> _THE TASK_: In the listing, locate each line that contains the string "mediante" and copy those lines. Matching is case-sensitive.

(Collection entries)
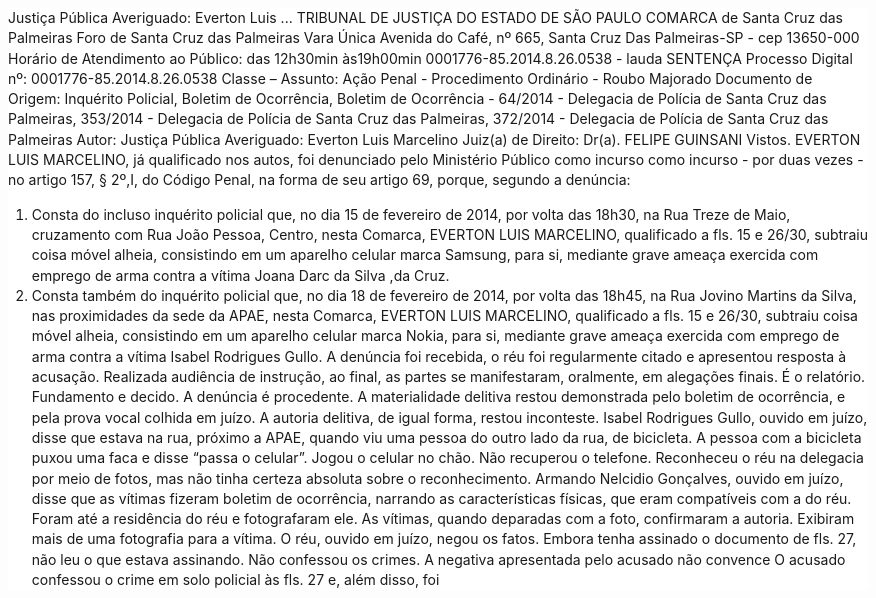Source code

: Justiça Pública
Averiguado:
Everton Luis ...
TRIBUNAL DE JUSTIÇA DO ESTADO DE SÃO PAULO
COMARCA de Santa Cruz das Palmeiras
Foro de Santa Cruz das Palmeiras
Vara Única
Avenida do Café, nº 665, Santa Cruz Das Palmeiras-SP - cep 13650-000
Horário de Atendimento ao Público: das 12h30min às19h00min
 0001776-85.2014.8.26.0538 - lauda 
SENTENÇA
Processo Digital nº:
0001776-85.2014.8.26.0538
Classe – Assunto:
Ação Penal - Procedimento Ordinário - Roubo Majorado
Documento de Origem:
Inquérito Policial, Boletim de Ocorrência, Boletim de Ocorrência - 64/2014 - 
Delegacia de Polícia de Santa Cruz das Palmeiras, 353/2014 - Delegacia de Polícia 
de Santa Cruz das Palmeiras, 372/2014 - Delegacia de Polícia de Santa Cruz das 
Palmeiras
Autor:
Justiça Pública
Averiguado:
Everton Luis Marcelino
Juiz(a) de Direito: Dr(a). FELIPE GUINSANI
Vistos.
EVERTON LUIS MARCELINO, já qualificado nos autos, foi denunciado pelo Ministério 
Público como incurso como incurso - por duas vezes - no artigo 157, § 2º,I, do 
Código Penal, na forma de seu artigo 69, porque, segundo a denúncia:
1. Consta do incluso inquérito policial que, no dia 15 de fevereiro de 2014, por 
volta das 18h30, na Rua Treze de Maio, cruzamento com Rua João Pessoa, Centro, 
nesta Comarca, EVERTON LUIS MARCELINO, qualificado a fls. 15 e 26/30, subtraiu coisa móvel alheia, consistindo em um aparelho celular marca Samsung, para si, 
mediante grave ameaça exercida com emprego de arma contra a vítima Joana Darc da 
Silva ,da Cruz. 
2. Consta também do inquérito policial que, no dia 18 de fevereiro de 2014, por 
volta das 18h45, na Rua Jovino Martins da Silva, nas proximidades da sede da APAE, 
nesta Comarca, EVERTON LUIS MARCELINO, qualificado a fls. 15 e 26/30, subtraiu 
coisa móvel alheia, consistindo em um aparelho celular marca Nokia, para si, 
mediante grave ameaça exercida com emprego de arma contra a vítima Isabel Rodrigues
Gullo.
A denúncia foi recebida, o réu foi regularmente citado e apresentou resposta à 
acusação.
Realizada audiência de instrução, ao final, as partes se manifestaram, oralmente, 
em alegações finais.
É o relatório.
Fundamento e decido.
A denúncia é procedente.
A materialidade delitiva restou demonstrada pelo boletim de ocorrência, e pela 
prova vocal colhida em juízo.
A autoria delitiva, de igual forma, restou inconteste.
Isabel Rodrigues Gullo, ouvido em juízo, disse que estava na rua, próximo a APAE, 
quando viu uma pessoa do outro lado da rua, de bicicleta. A pessoa com a bicicleta 
puxou uma faca e disse “passa o celular”. Jogou o celular no chão. Não recuperou o 
telefone. Reconheceu o réu na delegacia por meio de fotos, mas não tinha certeza 
absoluta sobre o reconhecimento. 
Armando Nelcidio Gonçalves, ouvido em juízo, disse que as vítimas fizeram boletim 
de ocorrência, narrando as características físicas, que eram compatíveis com a do 
réu. Foram até a residência do réu e fotografaram ele. As vítimas, quando deparadas
com a foto, confirmaram a autoria. Exibiram mais de uma fotografia para a vítima. 
O réu, ouvido em juízo, negou os fatos. Embora tenha assinado o documento de fls. 
27, não leu o que estava assinando. Não confessou os crimes. 
A negativa apresentada pelo acusado não convence
O acusado confessou o crime em solo policial às fls. 27 e, além disso, foi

> _RESULT_:
mediante grave ameaça exercida com emprego de arma contra a vítima Joana Darc da 
mediante grave ameaça exercida com emprego de arma contra a vítima Isabel Rodrigues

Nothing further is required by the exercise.